The Search For Truth

I just read a cool little article in Wired about "The Golden Compass." I wasn't aware until recently that there are conservative religious groups who are boycotting this film because of its anti-theistic story line. The article suggested that director Chris Weitz had broadened the meaning of the film to include any dogmatic authority, religious or otherwise. Philip Pullman, author of "His Dark Materials" which is the literary basis for "The Golden Compass" is reputed to concur with Weitz that book is ultimately about dogmatic authority more than specific religious entities.

The upshot in my mind is that boycotting a film like this does nothing more than prove that Christians are afraid of challenge. We (I say we to try to bring a little bit of unity to Christendom in this discussion despite my supposition that I have very little in common with the average American boycotter) give credence to the idea that what we believe in is a poorly constructed house of cards that will be downed by the slightest breeze of question.

In reality, at least as I see it, the God I believe in has no desire to create a dogmatic authority on earth by which to control its inhabitants. Rather He seeks relationship with each of us which, like any relationship, will have ups and downs and doubts and joys, etc.

If the foundation for my relationship with God was as fragile as "atheists" say it is and freaked out Christians apparently think it is, then I'd better be picketing every piece of art, rhetoric or legislation that challenges it in any way.

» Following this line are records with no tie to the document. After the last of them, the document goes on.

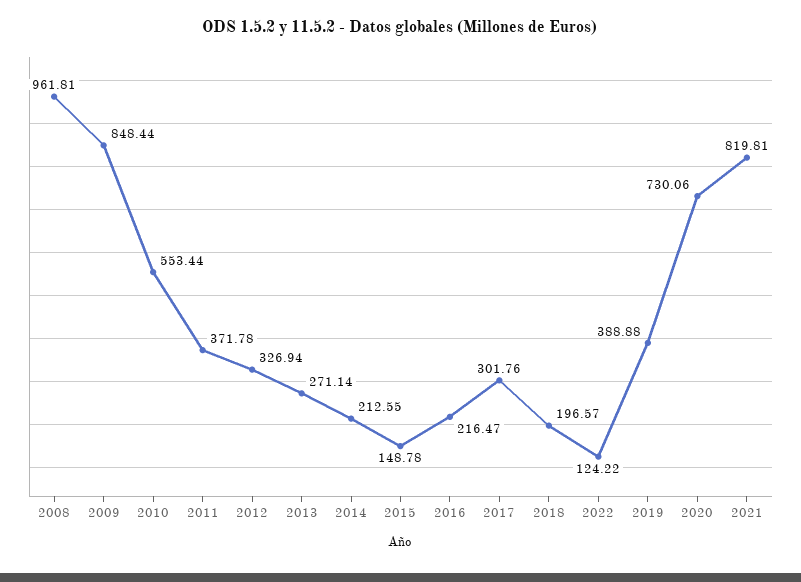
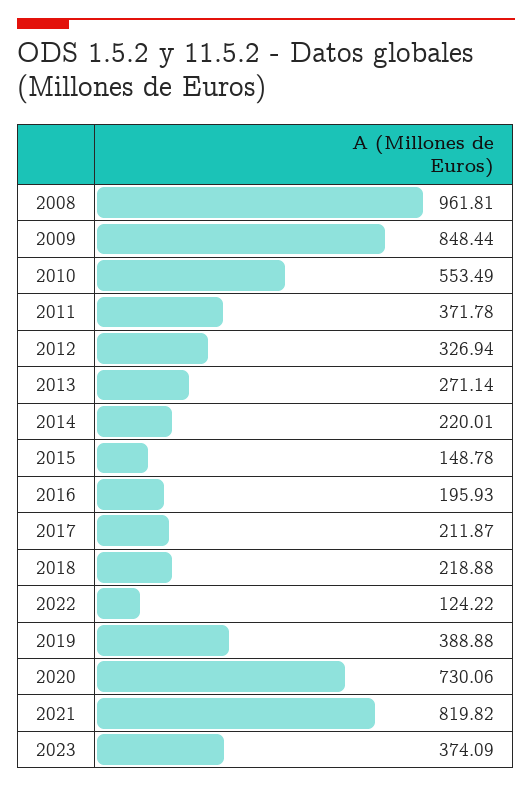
2010: 553.44 -> 553.49
2014: 212.55 -> 220.01
2016: 216.47 -> 195.93
2017: 301.76 -> 211.87
2018: 196.57 -> 218.88
2021: 819.81 -> 819.82
2023: none -> 374.09

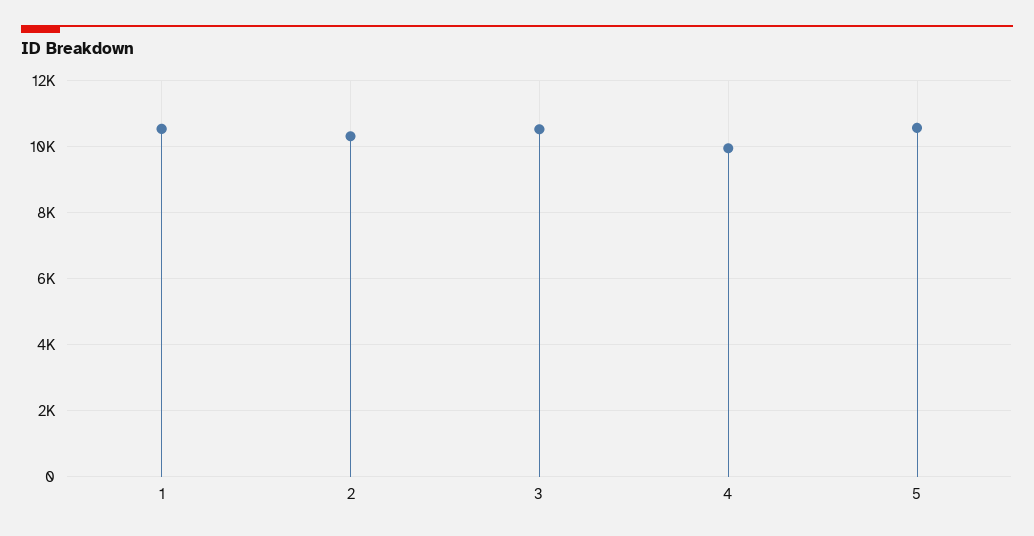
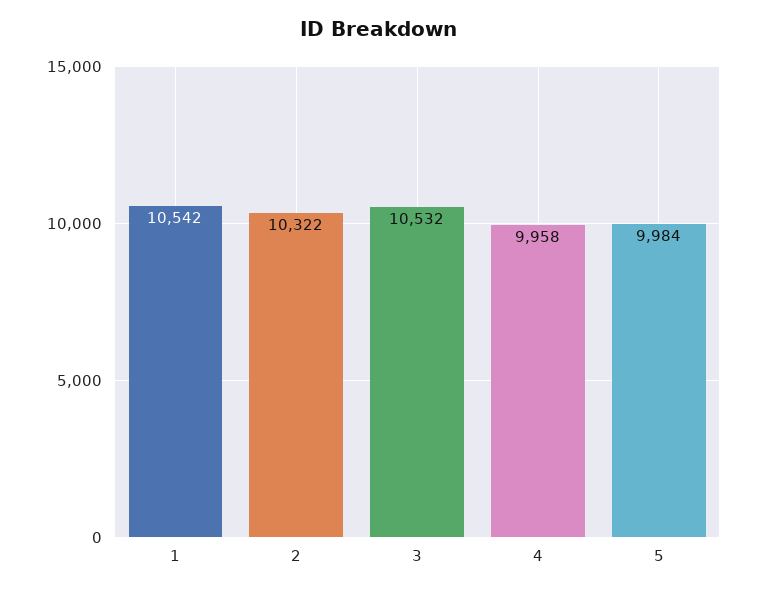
5: 10600 -> 9984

If the foundation for my relationship with God is truth then what can possibly shake it? Are questions about the nature of gravity going to make it hurt any less when I fall? Does an in-depth look into our physical world threaten to unravel its very existence? Of course not. The rub is that we can empirically measure physical properties of the natural world whereas in the spiritual we're left to rely almost exclusively on faith. Does this make the spiritual any less real, any less true? Is the nature of faith so subjective that we each create a truth of our own to govern our lives and potential afterlives?

If it is, then what's all the fuss about?

So bring on the questions. Bring on the winds of scrutiny and doubt. If I'm deluded, I want to know. How else than by a constant search for truth will any of us ever come into even a glimpse of what it may be?